Schlauerweise lassen wir uns in Kanchanaburi schon eher in der Nähe des Hotels absetzen. Wie sich herausstellen sollte, hatten uns die Tuktukfahrten etwas getäuscht und so dürfen wir mit unseren müden Knochen noch einen weiteren längeren Spaziergang machen, bevor wir uns glücklich und erschöpft in unseren nicht ganz so natürlichen, aber ebenfalls wunderbar erfrischen Hotelpool legen können. Ein Tag im Paradies, ein Sonnenuntergang im Pool, einen echten Cappuccino am Beckenrand – die Welt ist schön!

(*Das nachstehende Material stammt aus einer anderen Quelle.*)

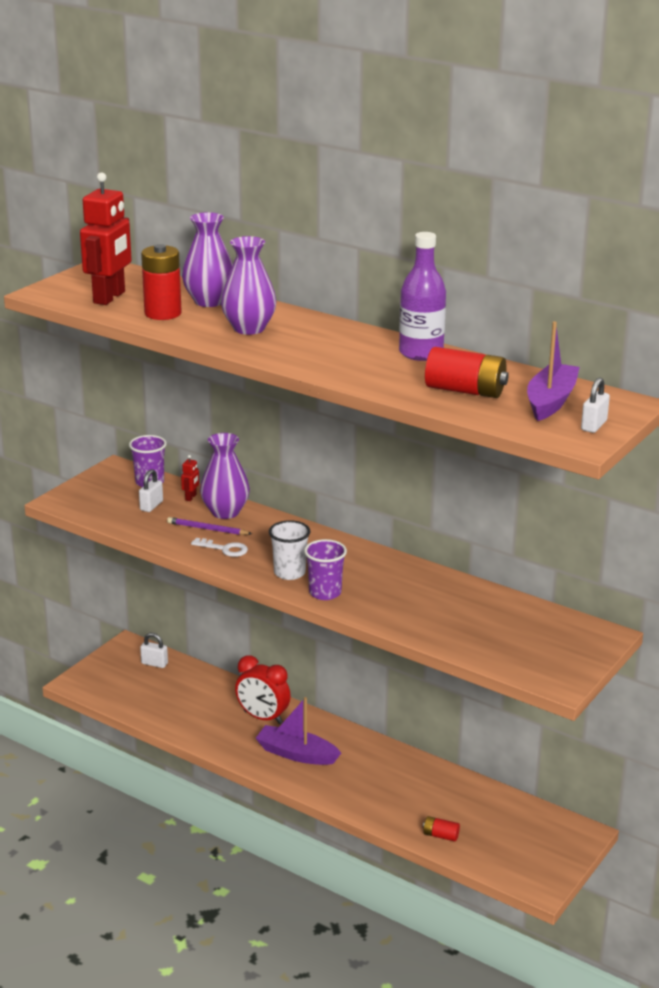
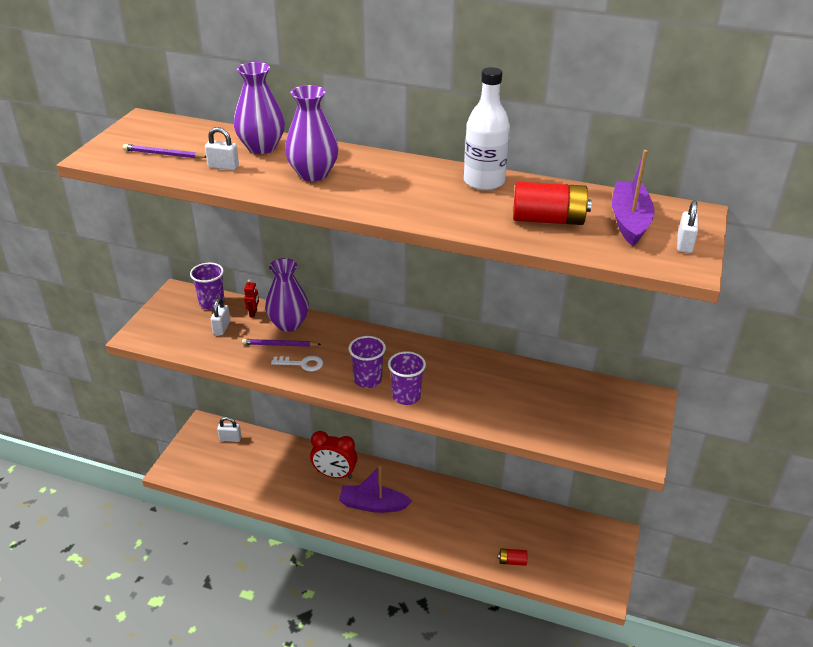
camera: 15 degrees left, 10 degrees up
red robot [80,172,132,305] -> purple pencil [123,144,206,159]
red battery [141,244,182,320] -> white padlock [205,127,239,170]
white cup [269,520,310,580] -> purple cup [349,336,386,388]
purple bottle [399,232,446,361] -> white bottle [464,67,510,191]

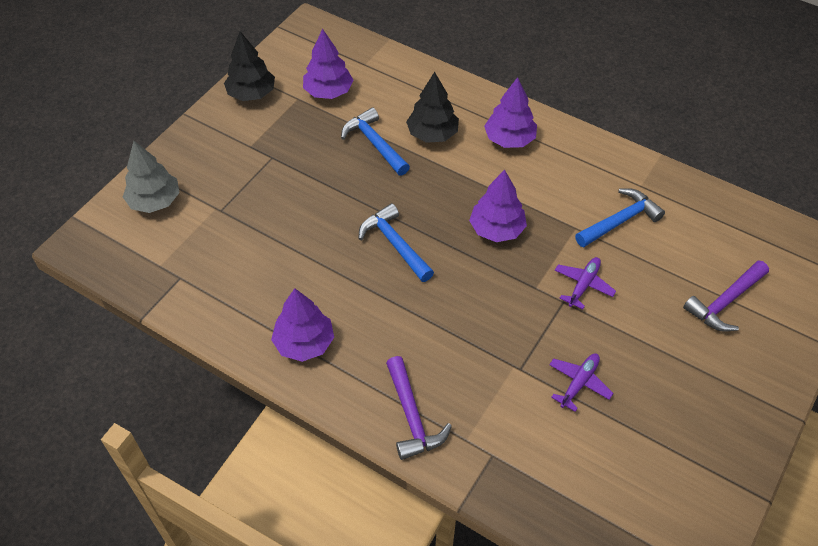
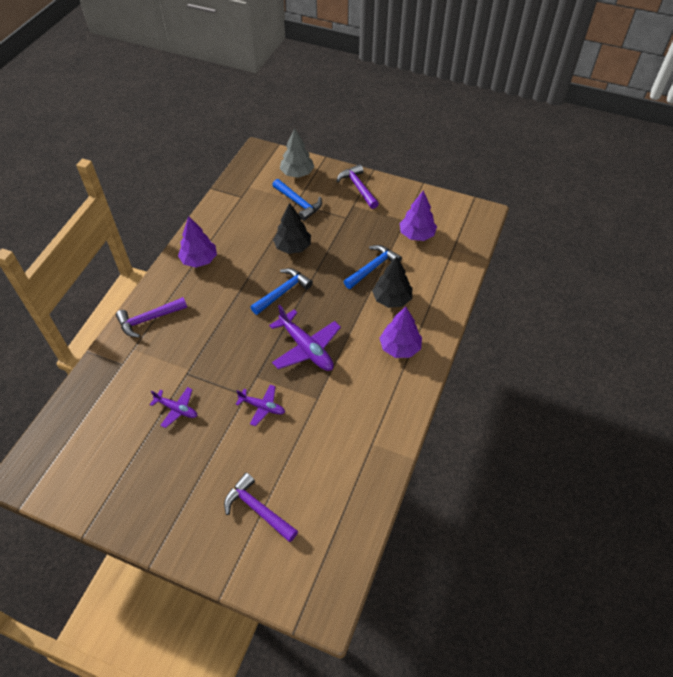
camera: 80 degrees right, 0 degrees up
black tree [224,31,275,101] -> black tree moved to [273,203,311,254]
purple tree [469,170,527,242] -> purple plane [269,305,341,371]
blue hammer [575,188,665,247] -> blue hammer moved to [272,179,322,221]
none -> purple hammer [337,164,379,209]

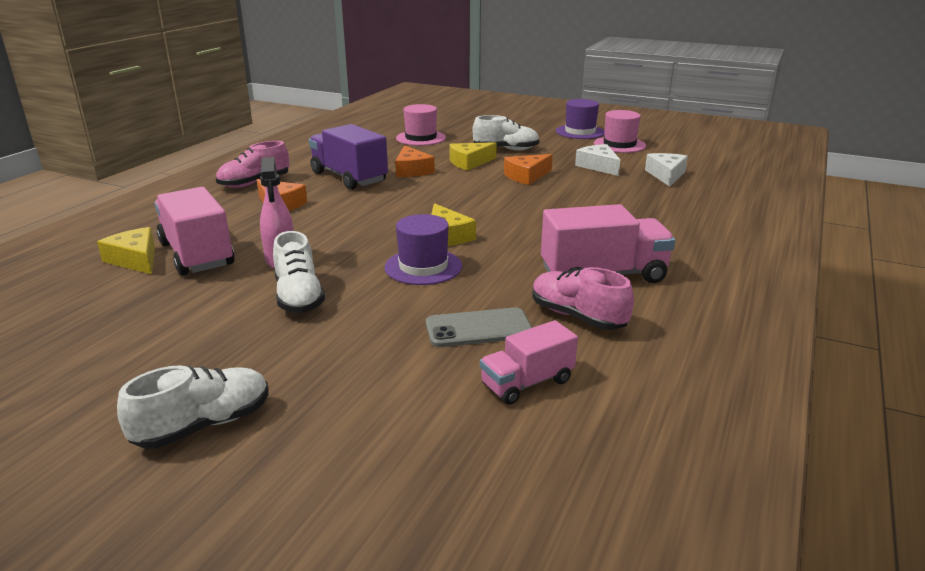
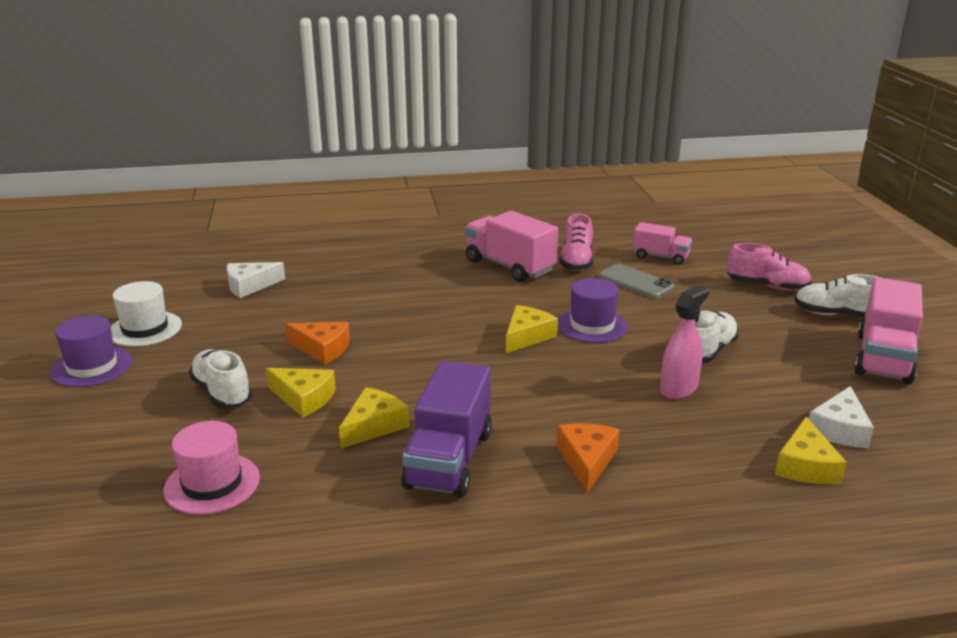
camera: 125 degrees left, 0 degrees up
pink truck [155,187,235,275] -> pink truck moved to [854,277,923,384]
pink shoe [216,141,289,188] -> pink shoe moved to [727,243,812,291]
orange cheese [395,145,435,177] -> yellow cheese [339,387,409,449]
white cheese [575,144,620,176] -> white cheese moved to [809,386,874,448]
pink hat [594,110,646,153] -> white hat [111,281,182,347]

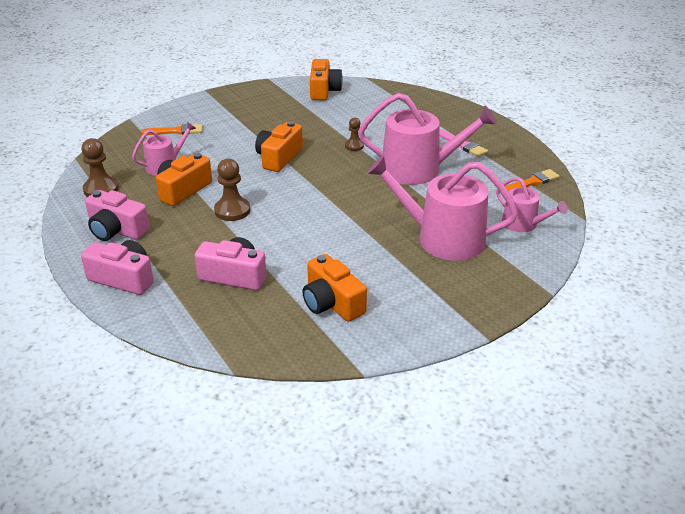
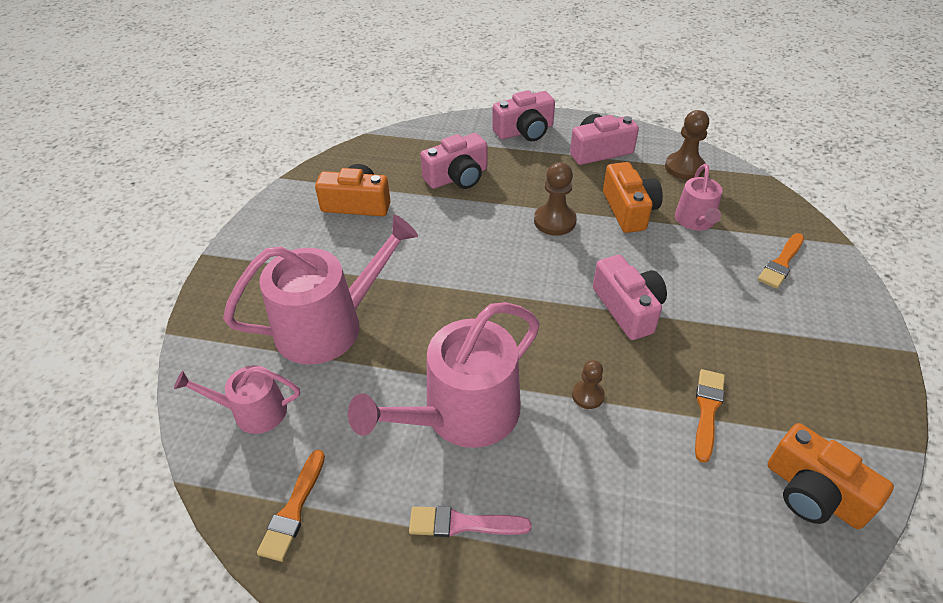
camera: 135 degrees right, 10 degrees up
orange camera [255,121,303,172] -> pink camera [593,255,667,340]
none -> orange brush [695,369,725,463]

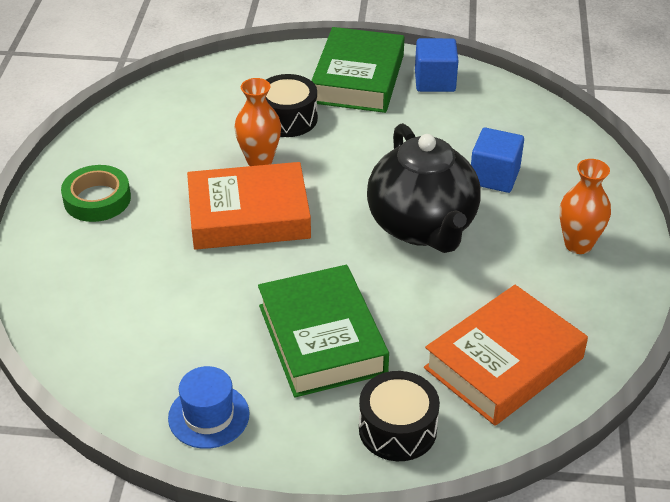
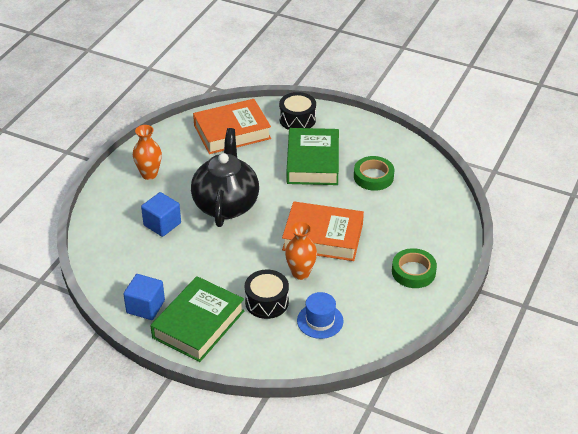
camera: 160 degrees left, 0 degrees up
blue hat [168,366,249,449] -> blue hat moved to [297,292,344,339]
none -> green tape [354,156,394,191]

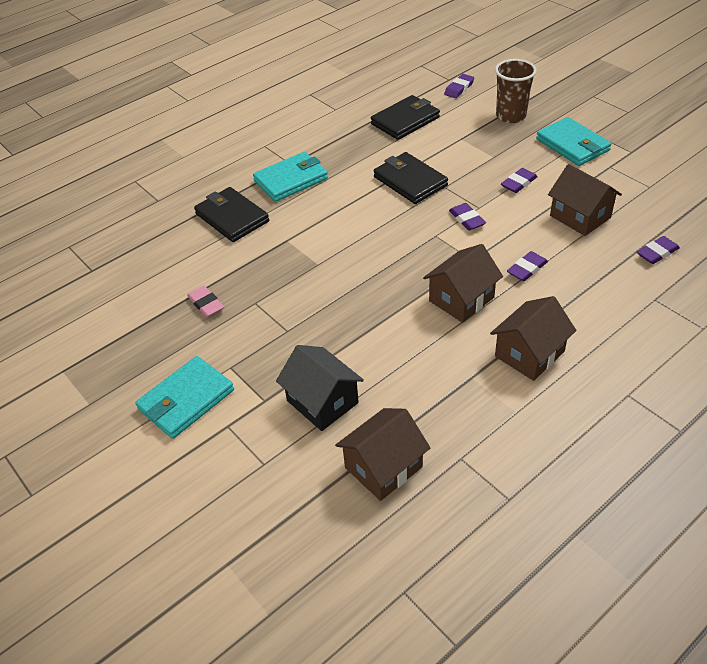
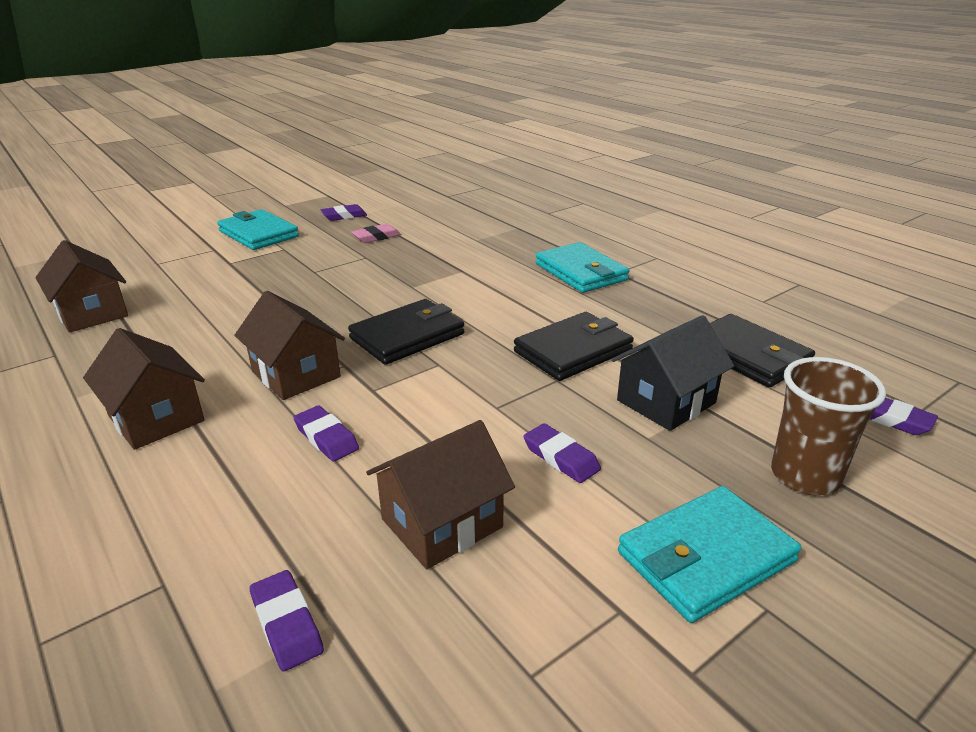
camera: 90 degrees right, 15 degrees down
black wallet [194,187,269,242] -> black wallet moved to [348,299,465,365]
black house [276,345,364,431] -> black house moved to [612,315,734,431]
purple eraser [449,203,486,231] -> purple eraser moved to [321,204,367,221]

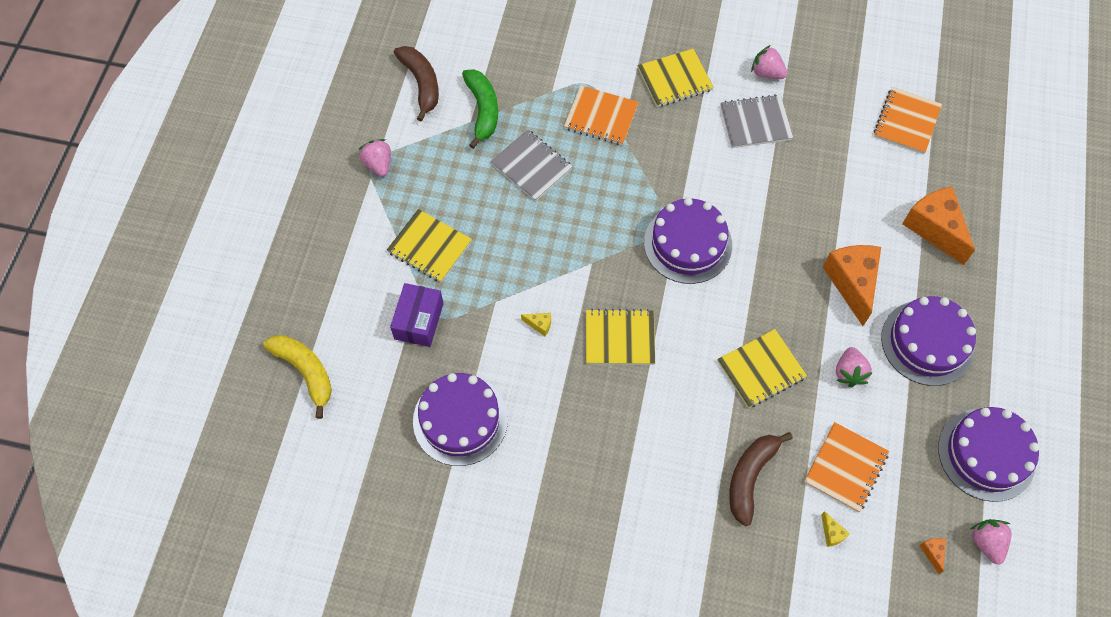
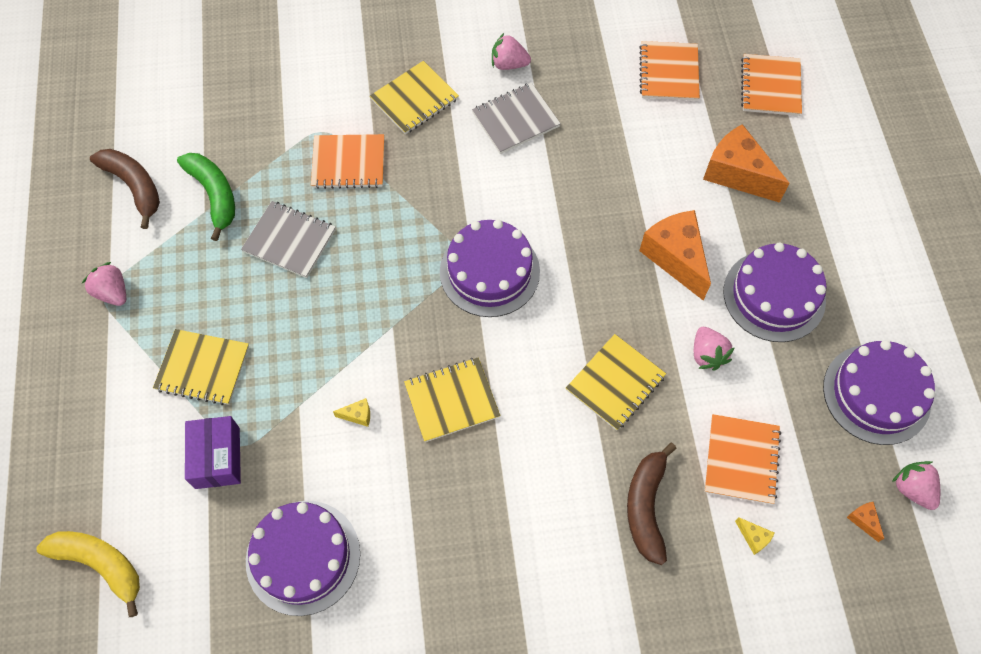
camera: 20 degrees left, 0 degrees up
none -> orange notebook [741,54,802,116]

Auf dem Weg zum Essen will eben schnell meine Abholung morgens um halb sechs vom Hotel zum Busbahnhof organisieren und erlebe eine Überraschung: wo ich auch frage, ernte ich ein müdes Lächeln, selbst an der Rezeption und bei einem Taxiunternehmen: zu früh. Nicht vor sechs.Ich kann es nicht fassen. Als ich dann endlich mal eine Tuktuk- Fahrerin sehe, ist mir klar, wenn mich einer rettet und nicht zu faul zum Aufstehen ist , dann eine Frau. Und – tut mir leid, liebe Männer – so ist es. Ich biete ihr einen leicht erhöhnten Preis an und die Gute verspricht, mich abzuholen. So kann ich in Ruhe die verbleibenden fünf Stunden in mein übergroßes schickes Hotelbett klettern.

Es waren drei tolle Tage, die wir als für einige Außenstehende etwasseltsam anmutendes Traveller-Päärchen miteinander verbracht haben. Wir hatten viel Spaß. Knut wird nun in Bangkok auf eine Freundin warten und ich will nun in den Norden nach Chiang Mai.